**YOUR GOAL**
Count the lines below that contain the word "center". Give only the number.
○ ○ ○ ○ ○
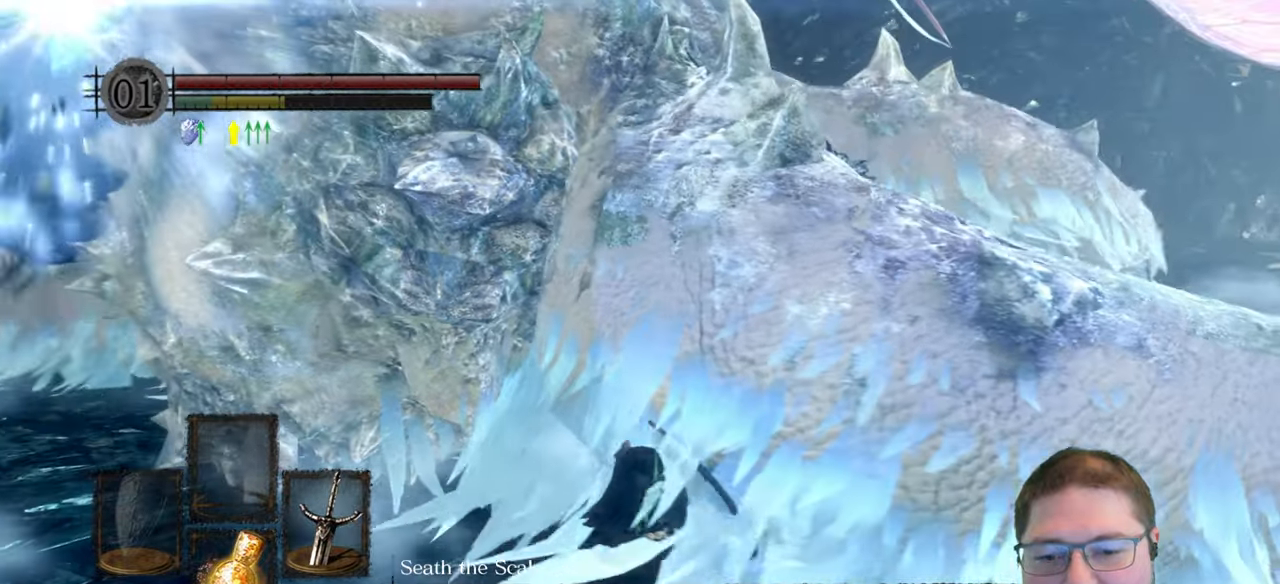
{"buttons": [], "left_stick": "down", "right_stick": "center", "button_events": []}
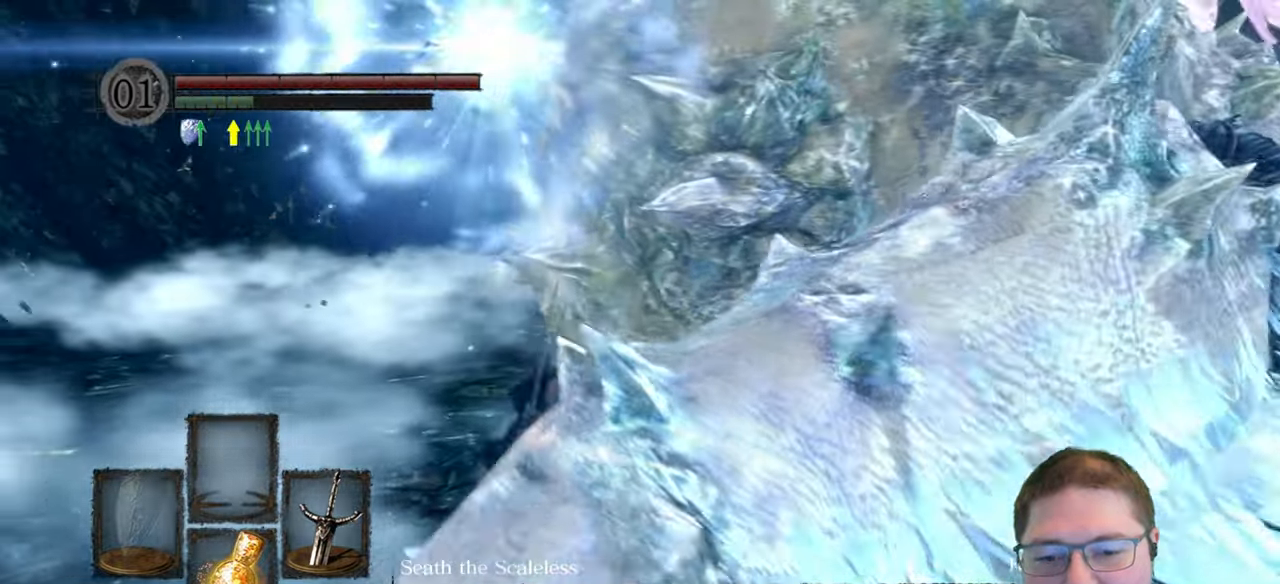
{"buttons": [], "left_stick": "down-right", "right_stick": "right", "button_events": []}
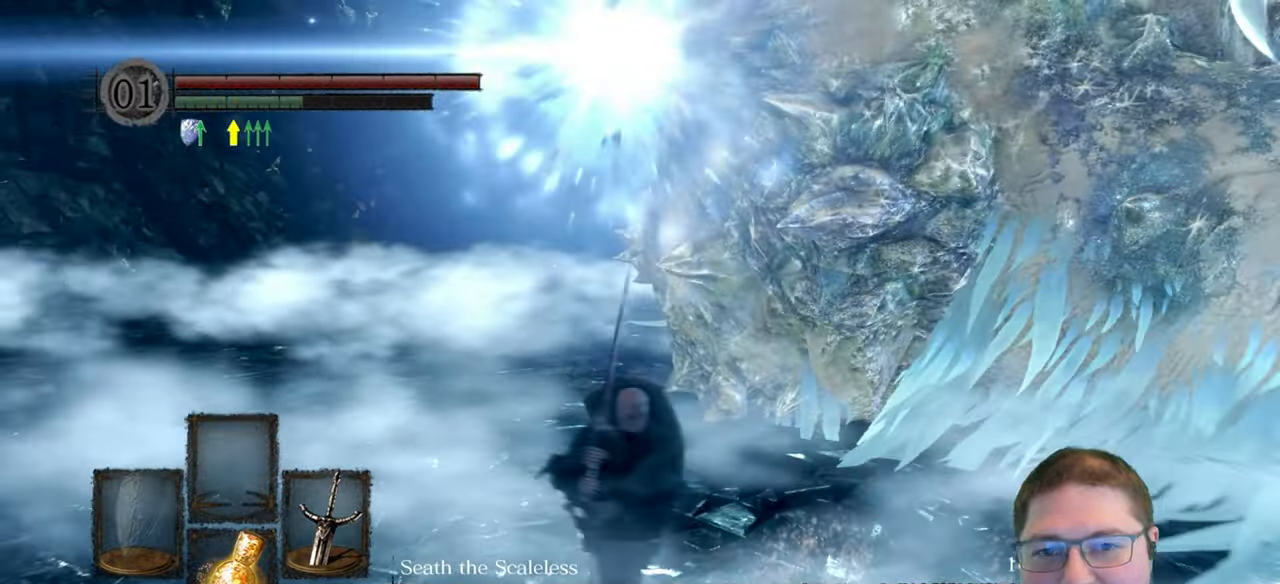
{"buttons": [], "left_stick": "down-right", "right_stick": "center", "button_events": []}
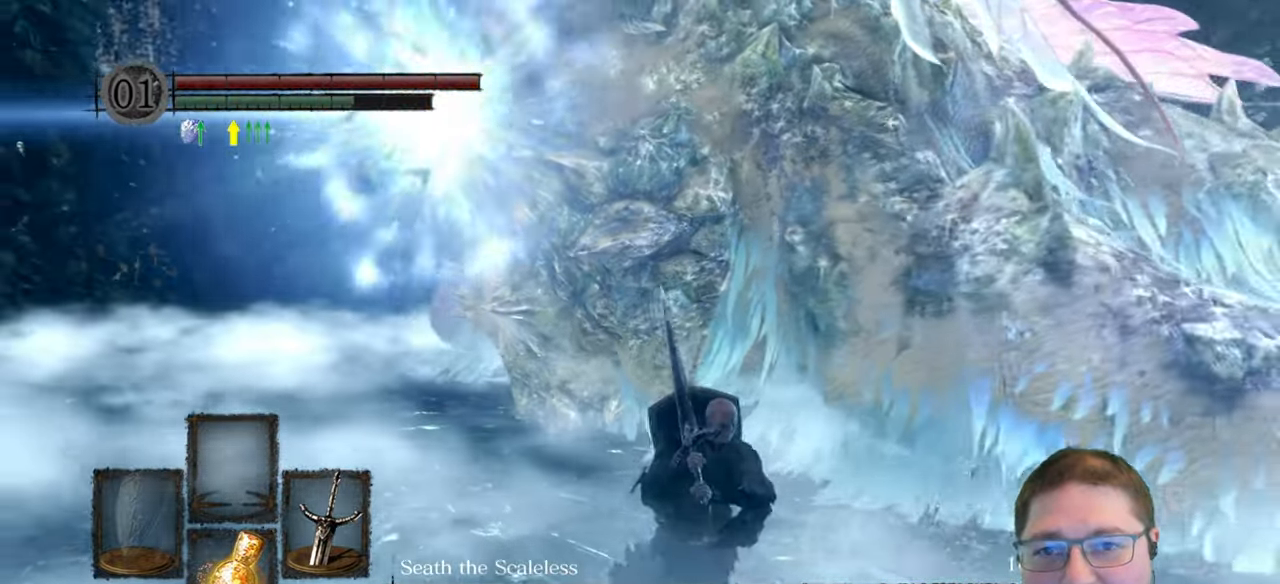
{"buttons": ["R1"], "left_stick": "up-right", "right_stick": "center", "button_events": [[500, "R1", "down"]]}
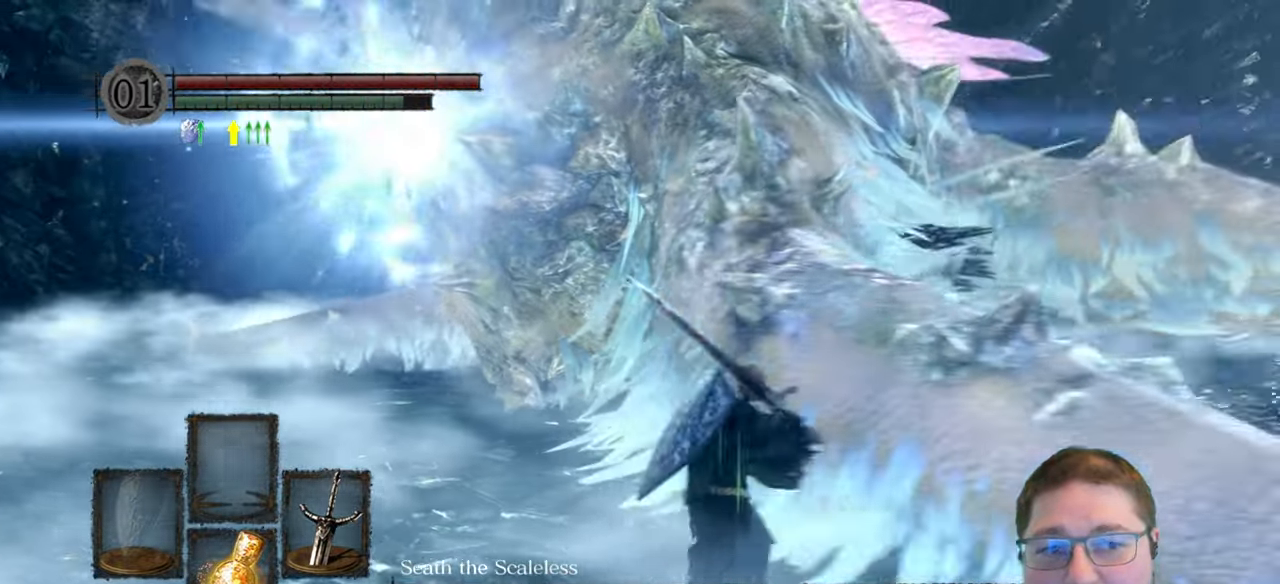
{"buttons": [], "left_stick": "up-right", "right_stick": "right", "button_events": [[117, "R1", "up"]]}
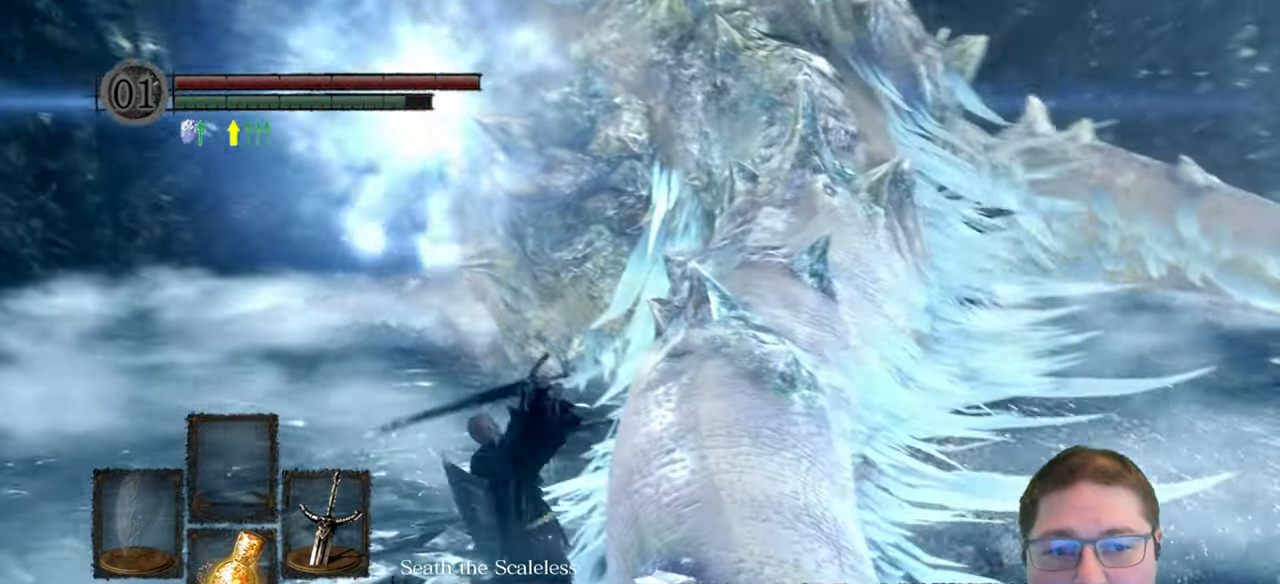
{"buttons": [], "left_stick": "right", "right_stick": "center", "button_events": []}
○ ○ ○ ○ ○
**SOLUTION FOR THIS PROBLEM**
4